Furthermore, and although this is not really such a huge deal, but still a bit annoying for me on a personal level, considering that the main protagonist of Beswitched, that Flora Fox basically ends up magically changing places with another Flora Fox (who then ends up in the late 20th century boarding school that the main protagonist was actually supposed to be attending while her parents were taking care of the ailing grandmother in Italy), I for one have certainly rather missed not also reading about her experiences, as the other Flora would of course have had the same (if not even more) of a cultural and educational shock suddenly attending an ultra modern boarding school that main protagonist Flora had attending a 1930s school.
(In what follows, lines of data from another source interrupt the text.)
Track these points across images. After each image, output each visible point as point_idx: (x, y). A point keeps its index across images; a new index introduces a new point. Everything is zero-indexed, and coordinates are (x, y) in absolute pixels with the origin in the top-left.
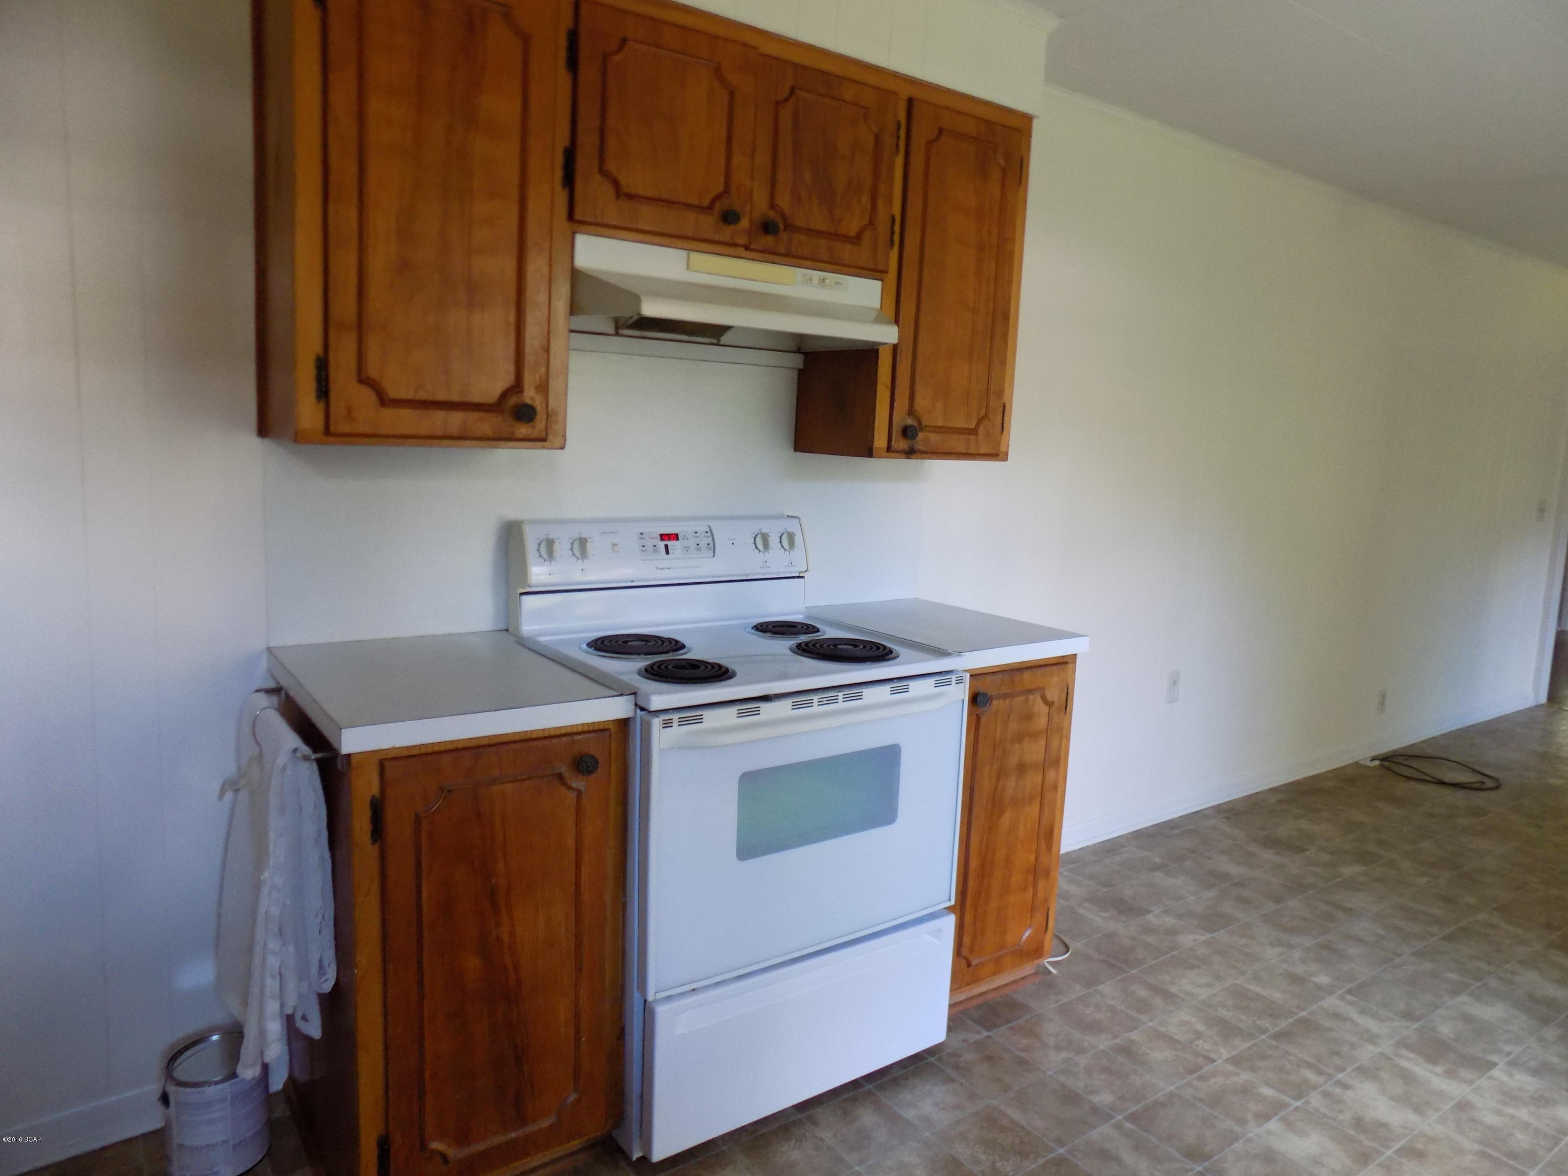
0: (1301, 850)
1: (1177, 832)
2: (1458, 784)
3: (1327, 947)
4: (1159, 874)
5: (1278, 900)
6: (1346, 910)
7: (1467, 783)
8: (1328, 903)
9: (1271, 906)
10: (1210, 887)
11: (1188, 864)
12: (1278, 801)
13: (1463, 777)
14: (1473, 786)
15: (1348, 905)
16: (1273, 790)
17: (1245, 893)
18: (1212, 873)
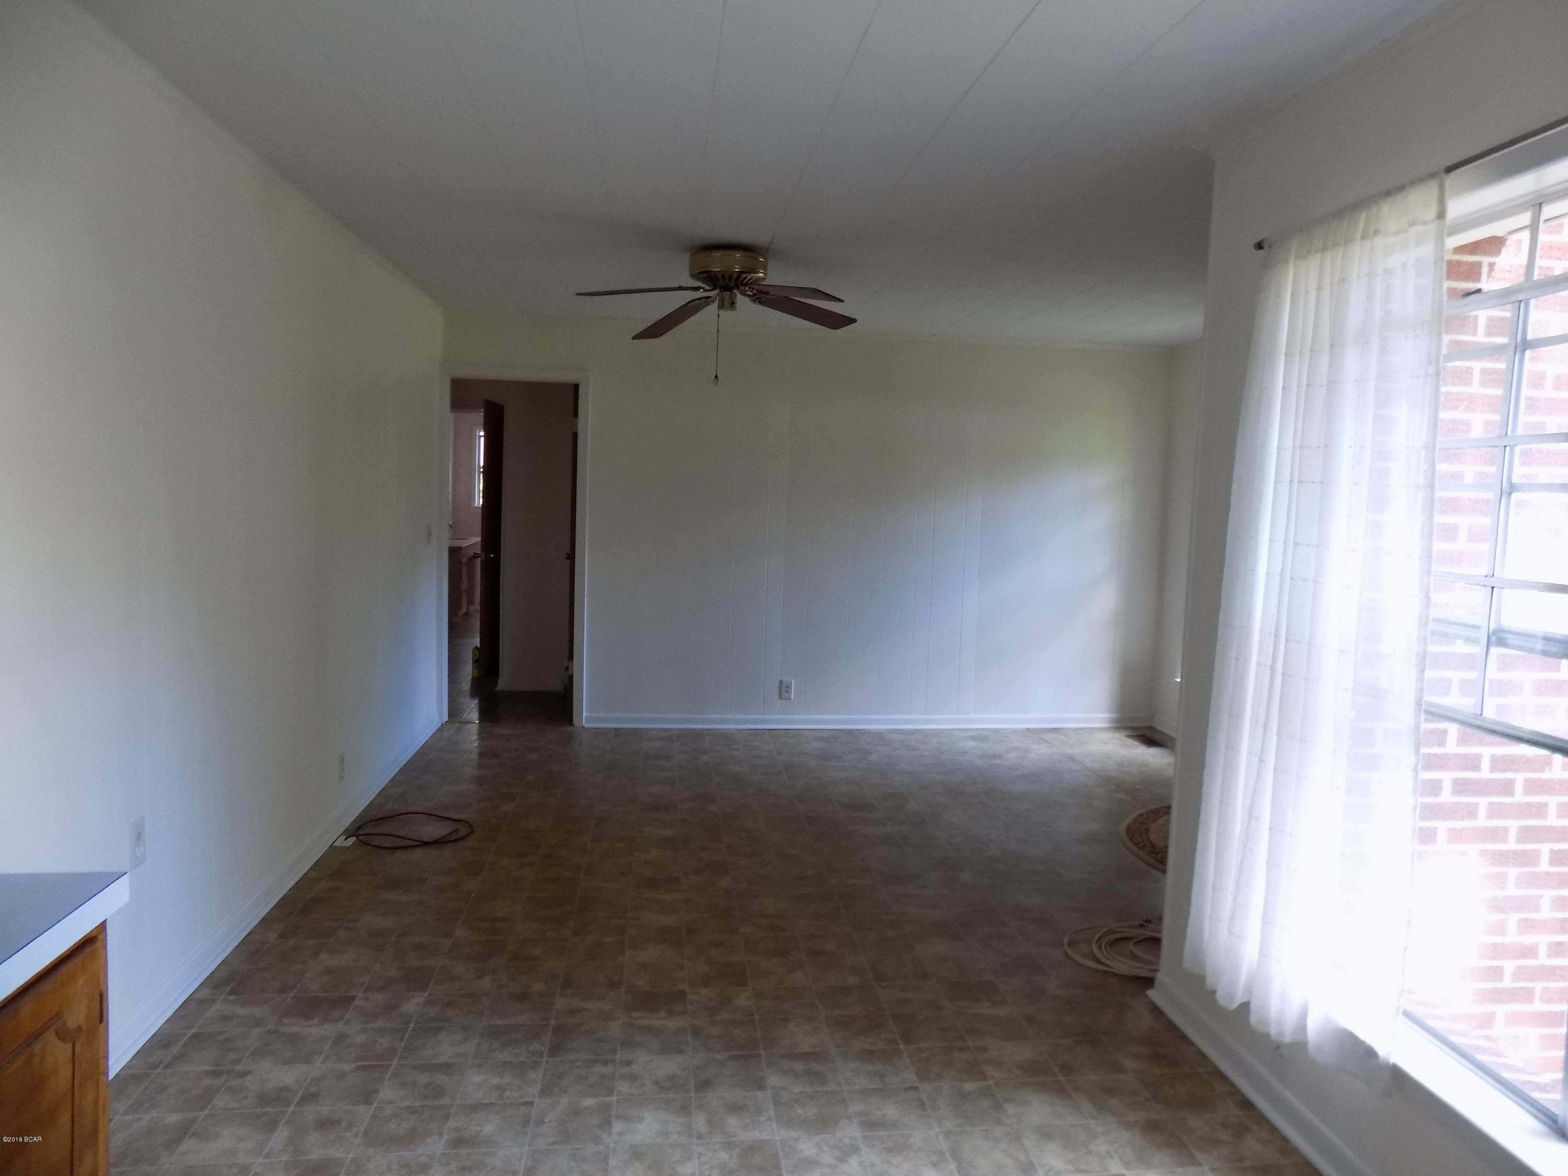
0: (345, 1002)
1: (175, 1050)
2: (437, 840)
3: (459, 1142)
4: (188, 1144)
5: (367, 1097)
6: (445, 1068)
7: (445, 836)
8: (422, 1068)
9: (364, 1113)
10: (272, 1125)
11: (221, 1101)
12: (281, 936)
13: (434, 830)
14: (448, 839)
15: (443, 1059)
16: (266, 922)
17: (324, 1108)
18: (263, 1099)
And indeed I did keep hoping to find out more information on and about the other Flora, but aside from as few minor mentions, there has really never been any much detail provided (an authorial oversight that I do find rather disappointing, as a bit of a back and forth between both Floras, showing how they are both adjusting, how they are both dealing with suddenly being magically switched would in my opinion much improve Beswitched, would give the novel a more nuanced level of storytelling, and would also render the ending, after the two Floras have been transported back more poignant and make the other Flora's sad and disappointed expression of "Bollocks" at suddenly being back in the 1930s after obviously having settled in and enjoyed her time in the present, as the scenario is related by the elderly Pete, Pogo and Dulcie to the main protagonist upon their meeting Flora after her return to the present time, more understandable and fathomable).
And finally, I also (and sadly) really really do NOT AT ALL like the book cover image for this here specific paperback edition of Beswitched, as it seems to give the strange impression that the novel is somehow an uncanny ghost or horror story, when it is truly nothing of the sort, when it is for all intents and purposes totally and utterly a time-travel imbued school story (maybe fantastical, maybe a bit fairy tale like in places, but certainly never horrifying or in any manner ghostly).